**Task A:** List each line of the records that contains the string "goed", treating uppercase and lowercase as distinct.

**Page excerpt:**
*** Begin section ***
Court name
Supreme Court of Turks and Caicos Islands
Case number
CL 38 of 2016

The Precision Group Ltd v. Grand Turk Taxi Association (CL 38 of 2016) [2017] TCASC 2 (17 November 2017);

Law report citations
Media neutral citation
[2017] TCASC 2
Ramsay-Hale, CJ

CL 38/2016











Ms. Ingrid Lee Clarke Bennett and Mr. Craig Oliver for the Plaintiff

Mr. Courtenay Barnett for the Defendant

Heard on the 14th and 23rd of February 2017

The Court also considered the parties closing submissions delivered in writing to the Court by the Plaintiff on 22 March 2017 and by the Defendant on the 16 March 2017

A draft of this judgment was circulated to Counsel on the 8 June 2017



1.             The Plaintiff Company, Precision Group Ltd., offers taxi and tour services in Grand Turk. Its principal is Michael Basden.

2.             The Defendant, the Grand Turk Taxi Association (GTTA) is, as its name suggests, the body that seeks to regulate taxi services in Grand Turk and is the holder of an agreement with Grand Turk Cruise Centre permitting their members exclusive access to the Cruise Terminal for the pick up and discharge of cruise ship passengers visiting the island on the Carnival Cruise Line. The Plaintiff has been a member of the GTTA since some time in 2013 or 2014.

The Claim

3.             The Plaintiff's claim against the GTTA is for tortious interference with its business relations the particulars of which are set out in paragraph 26 of the Statement of Claim where it is pleaded that Defendant owed a duty of care to the Plaintiff as a member of the GTTA which it breached by "unfairly singling the Plaintiff out for a sanction" and restricting its access to the Cruise Terminal thereby impeding its ability to carry on its business of offering tours and other transportation services to cruise ship visitors.
*** End section ***
**Dataset records:**
*** Begin section ***
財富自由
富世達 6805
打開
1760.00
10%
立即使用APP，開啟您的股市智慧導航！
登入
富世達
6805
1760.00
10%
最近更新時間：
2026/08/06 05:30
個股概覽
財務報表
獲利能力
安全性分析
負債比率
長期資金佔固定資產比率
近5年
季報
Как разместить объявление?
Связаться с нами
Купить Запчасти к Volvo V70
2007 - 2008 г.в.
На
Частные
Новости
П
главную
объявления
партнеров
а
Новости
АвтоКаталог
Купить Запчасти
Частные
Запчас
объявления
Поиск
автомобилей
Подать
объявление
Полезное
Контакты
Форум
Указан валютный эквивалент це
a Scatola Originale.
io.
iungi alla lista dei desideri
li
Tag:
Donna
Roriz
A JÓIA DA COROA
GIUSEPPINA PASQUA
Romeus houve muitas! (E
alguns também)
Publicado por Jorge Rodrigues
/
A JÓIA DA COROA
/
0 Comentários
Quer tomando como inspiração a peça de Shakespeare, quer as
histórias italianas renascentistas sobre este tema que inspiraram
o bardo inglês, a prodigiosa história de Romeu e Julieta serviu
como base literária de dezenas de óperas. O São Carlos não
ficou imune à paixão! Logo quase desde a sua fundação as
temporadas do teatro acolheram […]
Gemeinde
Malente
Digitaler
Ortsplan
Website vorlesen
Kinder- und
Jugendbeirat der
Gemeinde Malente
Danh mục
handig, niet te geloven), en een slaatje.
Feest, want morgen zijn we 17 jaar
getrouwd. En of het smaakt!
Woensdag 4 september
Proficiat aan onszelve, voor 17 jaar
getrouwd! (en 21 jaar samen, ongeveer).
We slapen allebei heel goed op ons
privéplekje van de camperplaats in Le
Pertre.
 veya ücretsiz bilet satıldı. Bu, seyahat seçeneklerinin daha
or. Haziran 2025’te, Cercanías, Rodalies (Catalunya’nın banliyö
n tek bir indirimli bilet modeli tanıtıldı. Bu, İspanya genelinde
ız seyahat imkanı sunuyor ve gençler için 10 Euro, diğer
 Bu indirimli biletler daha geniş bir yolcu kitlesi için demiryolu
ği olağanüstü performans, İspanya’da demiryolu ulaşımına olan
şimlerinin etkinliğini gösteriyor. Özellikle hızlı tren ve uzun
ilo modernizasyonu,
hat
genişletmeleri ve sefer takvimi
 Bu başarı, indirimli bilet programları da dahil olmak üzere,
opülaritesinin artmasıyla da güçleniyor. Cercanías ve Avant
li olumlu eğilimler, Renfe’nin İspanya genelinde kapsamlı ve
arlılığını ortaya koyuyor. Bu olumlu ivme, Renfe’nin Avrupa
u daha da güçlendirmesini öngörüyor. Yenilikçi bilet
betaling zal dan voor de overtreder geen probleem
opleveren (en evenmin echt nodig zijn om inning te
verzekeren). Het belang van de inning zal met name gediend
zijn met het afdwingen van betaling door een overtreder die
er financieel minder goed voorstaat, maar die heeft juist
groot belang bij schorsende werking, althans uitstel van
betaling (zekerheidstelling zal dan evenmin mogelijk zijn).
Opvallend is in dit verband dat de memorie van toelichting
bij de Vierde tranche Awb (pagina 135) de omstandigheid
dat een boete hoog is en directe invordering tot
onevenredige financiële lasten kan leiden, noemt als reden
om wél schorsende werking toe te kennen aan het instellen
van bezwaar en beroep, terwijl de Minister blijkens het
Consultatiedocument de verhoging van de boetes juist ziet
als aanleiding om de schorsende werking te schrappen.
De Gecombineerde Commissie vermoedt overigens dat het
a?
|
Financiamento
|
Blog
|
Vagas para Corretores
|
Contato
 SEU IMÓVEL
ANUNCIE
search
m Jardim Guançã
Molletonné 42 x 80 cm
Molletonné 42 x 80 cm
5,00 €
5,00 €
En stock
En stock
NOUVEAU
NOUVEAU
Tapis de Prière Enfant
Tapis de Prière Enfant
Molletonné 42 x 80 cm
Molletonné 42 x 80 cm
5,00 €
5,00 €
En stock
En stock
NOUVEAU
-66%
*** End section ***
**Task B:** Continue the taxi association judgment from the point where it stops.

**Answer section A:**
We slapen allebei heel goed op ons
er financieel minder goed voorstaat, maar die heeft juist

**Answer section B:**
The Facts

4.             The taxi operated by the Plaintiff is brightly coloured in blue and white with a swathe of green, blue and yellow across both sides which features several brightly coloured cartoon characters. The Plaintiff's phone numbers and web address are emblazoned across the bottom of the van, the words "Find us" and the Trip Advisor logo and the Facebook logo appear on the front doors of the vehicle and the side panels bear the words "Taxi & sightseeing," "Exclusive souvenir store" its logo "TCI Beach Buddies" and its tagline, "Let us make you smile." A combination of the images and words above appear on the back of the van as well. The Plaintiff achieved this effect by having a vinyl wrap applied to the vehicle in Florida before it was shipped to Grand Turk, for which it paid $2,100.

5.             On the first occasion he drove it to the Cruise Terminal, the President of the Defendant Association, Mr. Robert Hall, spoke to Mr. Basden and advised him that he would not be allowed to return to the taxi rank the following day as his vehicle did not comply with the rules set by Carnival for taxis operating at the Terminal.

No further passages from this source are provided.